Во времена холодной войны МОК пытался продвигать идею создания общих олимпийских сборных для разделённых наций. «Если две Германии были представлены в 1956, 1960 и 1964 годах единой командой, так это потому, что МОК не желал признавать Олимпийский комитет Восточной Германии», — напоминает Кластр. Однако эта «фикция единой Германии» не помешала ни строительству Берлинской стены в 1961 году, ни созданию «системы государственного допинга» в ГДР.
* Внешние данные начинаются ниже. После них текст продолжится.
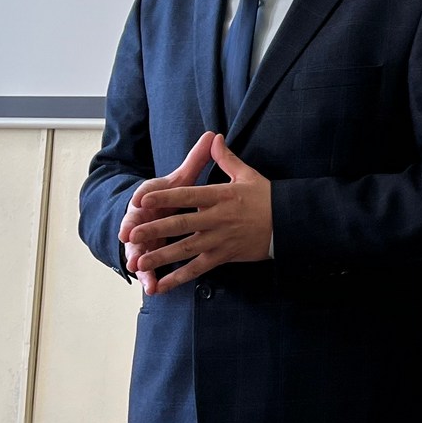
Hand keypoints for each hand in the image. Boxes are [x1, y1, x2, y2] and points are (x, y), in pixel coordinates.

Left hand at [129, 135, 274, 293]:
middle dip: (155, 229)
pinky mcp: (225, 255)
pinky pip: (199, 268)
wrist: (290, 222)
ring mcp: (221, 239)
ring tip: (140, 262)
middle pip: (182, 224)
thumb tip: (214, 138)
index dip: (165, 197)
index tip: (143, 199)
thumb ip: (226, 158)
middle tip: (131, 234)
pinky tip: (162, 284)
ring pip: (187, 249)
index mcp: (221, 196)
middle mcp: (218, 218)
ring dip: (162, 256)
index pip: (188, 195)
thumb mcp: (247, 174)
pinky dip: (180, 277)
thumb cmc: (267, 197)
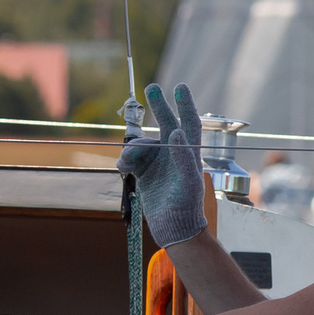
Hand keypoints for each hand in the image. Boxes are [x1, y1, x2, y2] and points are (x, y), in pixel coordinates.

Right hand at [119, 81, 206, 246]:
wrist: (173, 228)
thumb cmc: (186, 205)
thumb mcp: (188, 181)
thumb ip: (182, 155)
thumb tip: (177, 130)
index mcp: (189, 153)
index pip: (189, 123)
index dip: (186, 104)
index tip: (180, 86)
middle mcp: (174, 154)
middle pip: (166, 123)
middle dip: (159, 106)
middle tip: (151, 87)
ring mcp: (158, 163)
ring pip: (142, 143)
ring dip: (133, 148)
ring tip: (127, 163)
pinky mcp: (145, 173)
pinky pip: (131, 158)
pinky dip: (125, 160)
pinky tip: (124, 169)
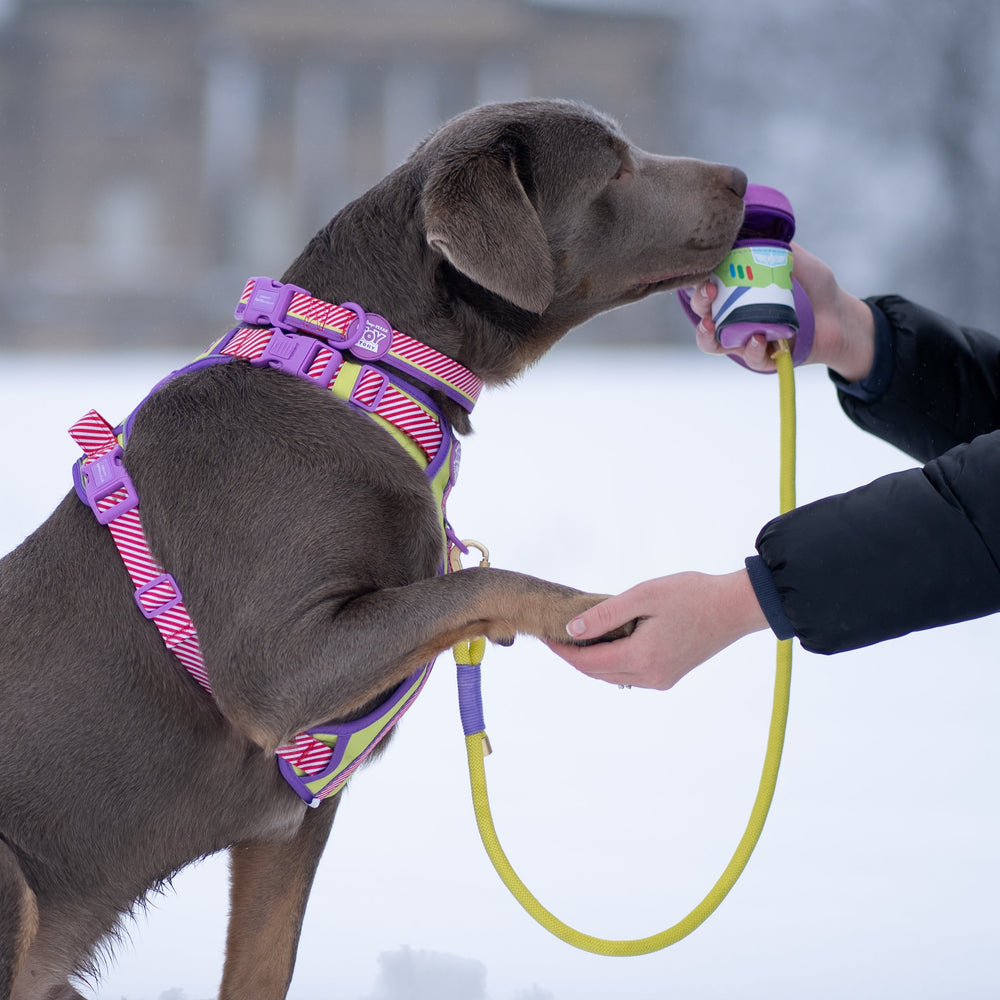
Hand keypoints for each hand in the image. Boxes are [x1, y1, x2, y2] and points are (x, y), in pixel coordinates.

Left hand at [547, 570, 768, 689]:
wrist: (736, 607)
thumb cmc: (692, 594)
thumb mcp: (644, 596)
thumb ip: (605, 614)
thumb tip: (571, 630)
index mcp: (642, 658)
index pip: (588, 663)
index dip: (563, 651)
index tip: (545, 635)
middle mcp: (651, 676)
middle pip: (598, 673)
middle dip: (575, 656)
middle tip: (556, 633)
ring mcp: (662, 678)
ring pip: (614, 675)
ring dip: (594, 659)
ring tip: (578, 634)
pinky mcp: (670, 674)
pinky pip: (630, 672)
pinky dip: (613, 660)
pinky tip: (608, 639)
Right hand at [688, 243, 875, 381]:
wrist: (843, 316)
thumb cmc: (817, 287)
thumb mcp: (799, 259)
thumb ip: (777, 245)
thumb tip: (752, 225)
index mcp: (738, 293)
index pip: (708, 288)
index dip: (699, 281)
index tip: (704, 272)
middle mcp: (736, 317)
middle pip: (704, 314)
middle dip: (700, 304)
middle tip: (709, 292)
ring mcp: (747, 339)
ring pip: (714, 344)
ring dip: (707, 336)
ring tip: (711, 325)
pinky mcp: (765, 358)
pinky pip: (750, 359)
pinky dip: (752, 350)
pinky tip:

Что касается предстоящего шествия Северной и Южной Кореи под объединённым знаменем на открытии Олимпиады в Пхёнчхане, швейцарский историк спорта напоминает, что этот случай не первый. Две сборные уже проходили под объединённым знаменем и на Олимпиадах 2000, 2004 и 2006 годов, однако примирению двух стран это ничуть не помогло.
Единственный вклад, который удалось внести МОК в дело мира, — это получение у ООН в 1993 году права объявлять олимпийское перемирие каждые два года, отмечает эксперт. При этом, по его словам, эта традиция была выдумана и никогда не существовала в античной Греции.
Олимпийское примирение Северной и Южной Кореи заставило многих говорить о том, что МОК в этой связи может претендовать на Нобелевскую премию мира. Однако, по мнению Кластра, для этого «олимпийский мир» должен вылиться в настоящее примирение двух государств. К тому же, по убеждению автора статьи, на премию мира МОК сможет надеяться только тогда, когда он станет выбирать своих членов по принципу их преданности общественным идеалам и независимости от власти и капитала.
Скепсис вызывает у эксперта и решение МОК создать женскую команду по хоккею с участием спортсменок из Северной и Южной Кореи. Тот факт, что иллюзия единой Кореи создаётся за счёт хоккеисток и их тренеров, вынужденных в последний момент составлять команду из незнакомых друг с другом игроков, посылает не лучший сигнал Нобелевскому комитету, уверен автор.